As such, our attachment to the abstract idea of revolution might be something like holding a hammer and perceiving every problem one encounters as a nail.

Moreover, even in historical revolutionary contexts, revolution has never been a panacea. Problems and injustices still have to be struggled against. “The revolution” is a moment, certainly an important one, but in an ongoing political struggle with no end point. Most of the moments in that struggle are far less spectacular than the moment of dramatic upheaval. In The Cultural Contradictions of Capitalism, sociologist Daniel Bell describes how “the real problems arise the ‘day after the revolution,’ when the mundane world again intrudes upon consciousness.” Bell argues that “Our fascination with the apocalypse blinds us to the mundane: the relations of exchange, economic and social; the character of work and occupations; the nature of family life; and the traditional modes of conduct which regulate everyday life.” Social change is “much slower, and the processes more complex than the dramaturgic mode of the apocalyptic vision, religious or revolutionary, would have us believe.”

If we project a totalizing imaginary-future moment onto our own situation, we may also fixate on present-day moments that seem to carry the essence of our ideas about such an imagined “revolution.” We may elevate ritualistic signifiers of revolutionary zeal above winning real-world victories and above the patient construction of social bases of collective power that could win bigger, more systemic — we might even say revolutionary — changes.

Revolution as apocalypse or as a totalizing moment is highly related to utopianism. The practical implications of the two concepts are equivalent. With both orientations a post-revolutionary, utopian vision of the future can become the distorted lens through which to view the messy present. Nothing in present society, including stepping-stone victories, can measure up to utopian standards. It is as if the revolutionary or utopian “dreamer” is afraid of contaminating the purity of his or her vision with the grit of real life. In reality, the seeds of society’s “redemption” — the fits and starts of social justice struggles — are always manifest in the fabric of what already exists in society. The job of effective change agents is to identify and encourage these fits and starts; to awaken and empower the “better angels” that we find in our histories and our contemporary cultures; to claim and contest both history and culture, rather than try to build from scratch in the ashes of an imaginary-future apocalypse.

This is not at all to suggest that we give up on big structural changes — even including ultimately ending capitalism.

To the extent that “revolutionary” means “big structural changes” I am all for being revolutionary.

The problem here is not the radicalness of our end goal; the problem is all-or-nothing apocalyptic thinking about political change in the meantime. If the structures of society were to collapse tomorrow, why would society reconstruct itself in a way that substantially differs from its present structure? A revolutionary social justice movement will not magically ascend in the wake of catastrophe.

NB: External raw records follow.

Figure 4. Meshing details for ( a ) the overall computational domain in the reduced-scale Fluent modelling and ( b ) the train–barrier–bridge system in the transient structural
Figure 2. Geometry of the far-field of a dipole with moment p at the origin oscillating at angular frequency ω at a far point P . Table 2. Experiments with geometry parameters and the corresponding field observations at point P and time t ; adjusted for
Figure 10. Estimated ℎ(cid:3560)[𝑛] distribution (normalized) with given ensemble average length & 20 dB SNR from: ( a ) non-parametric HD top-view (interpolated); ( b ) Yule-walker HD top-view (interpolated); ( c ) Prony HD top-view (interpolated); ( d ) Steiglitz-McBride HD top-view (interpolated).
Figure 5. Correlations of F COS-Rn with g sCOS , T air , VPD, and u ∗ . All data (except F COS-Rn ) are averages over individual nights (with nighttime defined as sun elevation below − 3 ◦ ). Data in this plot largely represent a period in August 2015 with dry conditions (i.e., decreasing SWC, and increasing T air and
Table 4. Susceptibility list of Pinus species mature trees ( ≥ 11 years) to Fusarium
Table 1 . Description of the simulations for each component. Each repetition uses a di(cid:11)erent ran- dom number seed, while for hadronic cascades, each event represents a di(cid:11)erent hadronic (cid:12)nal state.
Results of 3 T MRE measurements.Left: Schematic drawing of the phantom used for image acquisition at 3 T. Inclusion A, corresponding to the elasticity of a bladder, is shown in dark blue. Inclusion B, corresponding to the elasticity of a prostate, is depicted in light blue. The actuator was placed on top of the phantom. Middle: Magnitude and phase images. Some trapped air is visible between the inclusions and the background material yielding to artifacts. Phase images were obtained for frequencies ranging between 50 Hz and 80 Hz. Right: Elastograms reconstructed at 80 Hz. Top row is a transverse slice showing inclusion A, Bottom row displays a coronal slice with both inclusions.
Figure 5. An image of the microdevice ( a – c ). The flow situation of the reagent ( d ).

A movement gains strength by organizing over time, by showing more and more people that it can succeed. By winning small victories, it begins to overcome popular resignation, awakening hope in people that it is possible to fight for something and win — that collective action “gets the goods.” If a movement is incapable of winning even small things, why should anyone believe it capable of winning a revolution — of accelerating “from zero to sixty” in a mere moment? Most people are not going to join our movement because they want to ride with us into the apocalypse; they join when they have enough reason to believe that the movement can act effectively as a vehicle to bring about changes that matter to them. It’s on us to show that this is indeed possible.